Верисаев невнятно покрутил головой, вроде как отрицательно, но какое тут отрицание, когда у тебя полпосылки разноцветных карандашей. Погрызть их, что ли, прислали ему. Просто он хотел, чтоб я отстал со своим интересом и больше не лез.
А зря ведь. Если б я умел рисовать, думалось мне, заделался бы дембельским портретистом, увековечивал бы их в парадке; к тому же поставлял бы дедам разноцветных бумажных блядей, выполненных с подобающей фантазией, то с черным, то с блондинистым, а то и с рыжим лобком — там, в посылке, у художника был и рыжий карандашик, я приметил.
Мысленно разогнавшись, я пошел дальше и решил посмешить дедов карикатурами на офицеров, но потом подумал, что на хер, на хер, стуканут ведь. Замполит тоже может раскрасить меня гуашью, как мону лизу.
Никаких карикатур — только бабы, мечтал я, как дурак, почти весь первый год, даром что рисовать не умел ничего.

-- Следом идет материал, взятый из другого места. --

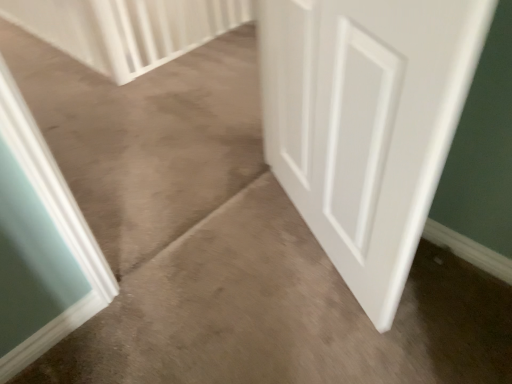
Locate an element on the screen. This screenshot has width=512, height=384. white matte door at center is located at coordinates point(366,123).

What is the approximate height of white matte door at center?

white matte door at center is 88.69 centimeters in height.

Image resolution: width=512 pixels, height=384 pixels. What do you see at coordinates (366, 123) in the screenshot?
I see `white matte door at center` at bounding box center [366, 123].

What is the approximate width of white matte door at center?

It is 3.61 inches.

Find the location of a particular element. white matte door at center is located at coordinates (366, 123).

— Духи, строимся, — скомандовал дед Филипченко. — По ранжиру, весу, жиру!
Встать верно по этой команде было некоторой проблемой — дедам всякий раз один дух казался чуть полегче другого, хотя позавчера было наоборот, его выбивали из строя пинком, и он метался, пытаясь верно сопоставить свой ранжир с теми, кто уже нашел свое место.
Художника тоже пнули, но он, вылетев, затупил, куда надо встроиться, и встал на прежнее место.
Деды только посмеялись.
Таких, как Верисаев, называли «суициды».
Художника гнобили, но мне всегда казалось, что как-то в меру. Если получали все — он получал со всеми. Если выбирали для мук человеческих кого-то одного, то на Верисаева выбор падал реже, чем на остальных; а его третировали, скорей, смешно, чем больно.

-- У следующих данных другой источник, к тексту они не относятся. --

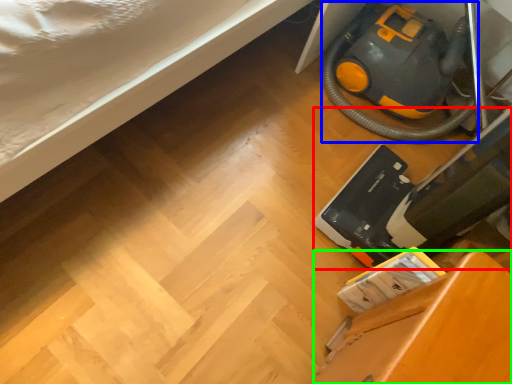
Question: Which object is positioned farthest from equipment (highlighted by a red box)? Select from equipment (highlighted by a blue box) and furniture (highlighted by a green box).

Choices:
 (A) equipment
 (B) furniture

Answer: (A)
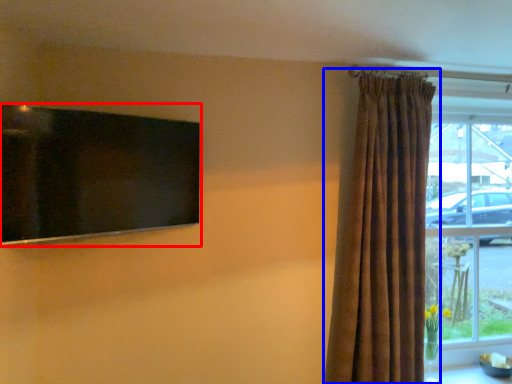
Question: Which object is closer to the camera taking this photo, window screen (highlighted by a red box) or curtain (highlighted by a blue box)?

Choices:
 (A) window screen
 (B) curtain

Answer: (A)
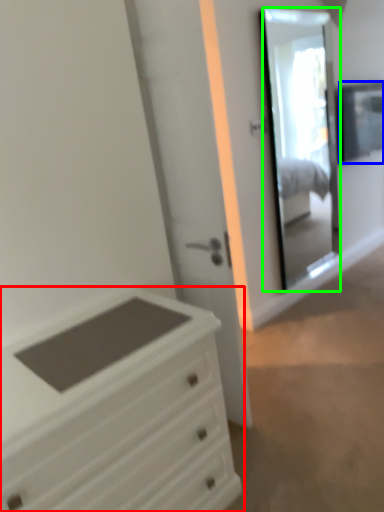
Question: Which is farther away from chest of drawers (highlighted by a red box)? window (highlighted by a blue box) or mirror (highlighted by a green box)?

Choices:
 (A) window
 (B) mirror

Answer: (A)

Началось с того, что на построении кто-то захерачил кирпичом в железный ангар, и тут же какой-то невидимый шутник в строю произнес отлично поставленным голосом:
— Камень в ангар кинул я, рядовой Верисаев!
— Рядовой Верисаев! — рычит ротный.
— Я!
— Три шага из строя! В чем дело?
Или в казарме кипеж, ночная драка, вдруг появляется офицер, все немедленно рассыпаются по шконкам. Офицер орет, какого на хер хера, и тут в полной тишине, с дальних нижних мест, раздается чей-то четкий голос:
— Истреблял дедовщину на корню я, рядовой Верисаев!
— Рядовой Верисаев! — разевает рот офицер.
— Я! — отзывается полуживой Верисаев со слезой в голосе.
Летом на пережаренном мягком асфальте у столовой кто-то умудрился выдавить надпись: «Офицерьё, идите на хуй, долбоёбы! Рядовой Верисаев».
Меня во всей этой истории более всего поразила отмененная в глупой печати буква «ё»: с двумя, как положено, аккуратными точками — и тем похожая на глазастого лягушонка.